Answer: The number 4 does not belong to this series 1, 1, 2, 3, 4, 5, 8, 13, 21. Let us understand the rule of the series. Explanation: The given series is a Fibonacci Sequence: 0, 1, 1, 2, 3, 5, 8, 13, 21, 34, ...

What is the next term in the Fibonacci sequence 1 1 2 3 5 8? ›

1, 1, 2, 3, 5, 8, 13, 21, ... Solution: The Fibonacci series is the series of numbers 1, 1, 2, 3, 5, 8, 13, 21, ... Therefore, the next Fibonacci number in the following sequence is 34.

What is the next term of the sequence 1 4 9 16 25 36 49? ›

So, the next two terms in the sequence are 49, 64.

What is the 12th term of the Fibonacci sequence 1 1 2 3 5? ›

The first 12 terms of the Fibonacci sequence are 1, 1, 2, 3, 5, 8, 13, 21, 34, 55, 89, 144. The 12th term (144) gives the number of rabbits after one year, which answers Fibonacci's original question to his readers.

What is the rare Fibonacci sequence? ›

1, 1, 2, 3, 5, 8, 13, 21, 34, 55, 89, 144, 233, 377, 610, 987, 1597… The last time we landed on a rare fibonacci sequence was 5-8-13, and as you can see from the full sequence the previous occurrence was even further back. Mathematics can be found everywhere and Fibonacci numbers are especially prolific.

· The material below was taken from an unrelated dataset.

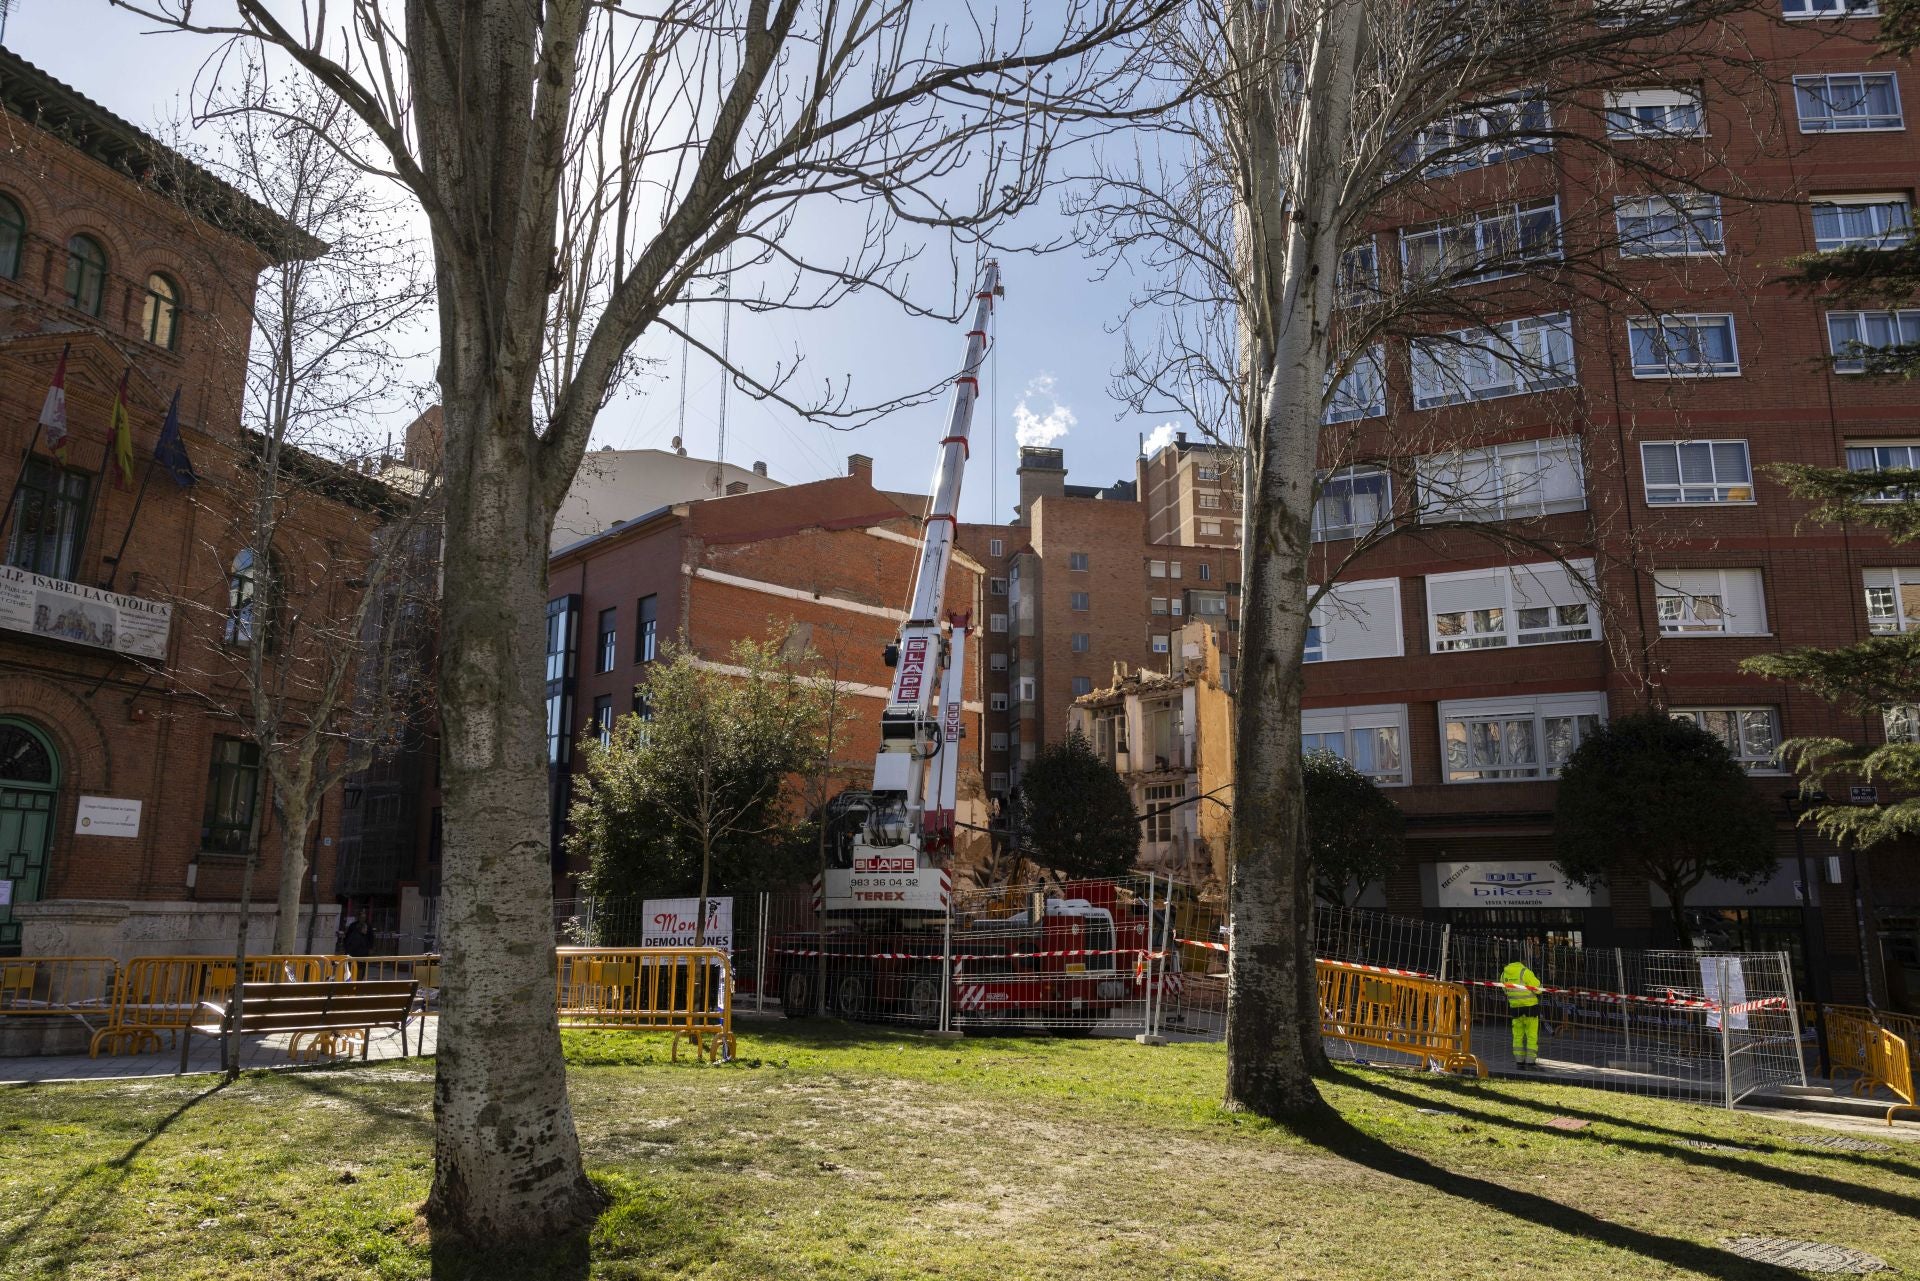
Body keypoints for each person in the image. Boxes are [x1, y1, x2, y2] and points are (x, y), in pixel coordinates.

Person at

Did Fibonacci find the golden ratio? ›

Key Takeaways. The golden ratio is an irrational number that is equal to (1+√5)/2, or approximately 1.618... The ratio is derived from an ancient Indian mathematical formula which Western society named for Leonardo Fibonacci, who introduced the concept to Europe.

What number is missing in the sequence 1 1 2 3 5 8 13 34? ›

Hence, the correct answer is 21.

What kind of sequence is this 1 2 3 5? ›

Fibonacci Numbers (Sequence):

1,1,2,3,5,8,13,21,34,55,89,144,233,377,... Fn=Fn−2+Fn−1 where n≥2 . Each term of the sequence , after the first two, is the sum of the two previous terms.

Top Articles
Latest Posts
Article information

Author: Patricia Veum II

Last Updated: 19/01/2024

Views: 5233

Rating: 4.3 / 5 (44 voted)

Author information

Name: Patricia Veum II

Birthday: 1994-12-16

Address: 2064 Little Summit, Goldieton, MS 97651-0862

Phone: +6873952696715

Job: Principal Officer

Hobby: Rafting, Cabaret, Candle making, Jigsaw puzzles, Inline skating, Magic, Graffiti

Introduction: My name is Patricia Veum II, I am a vast, combative, smiling, famous, inexpensive, zealous, sparkling person who loves writing and wants to share my knowledge and understanding with you.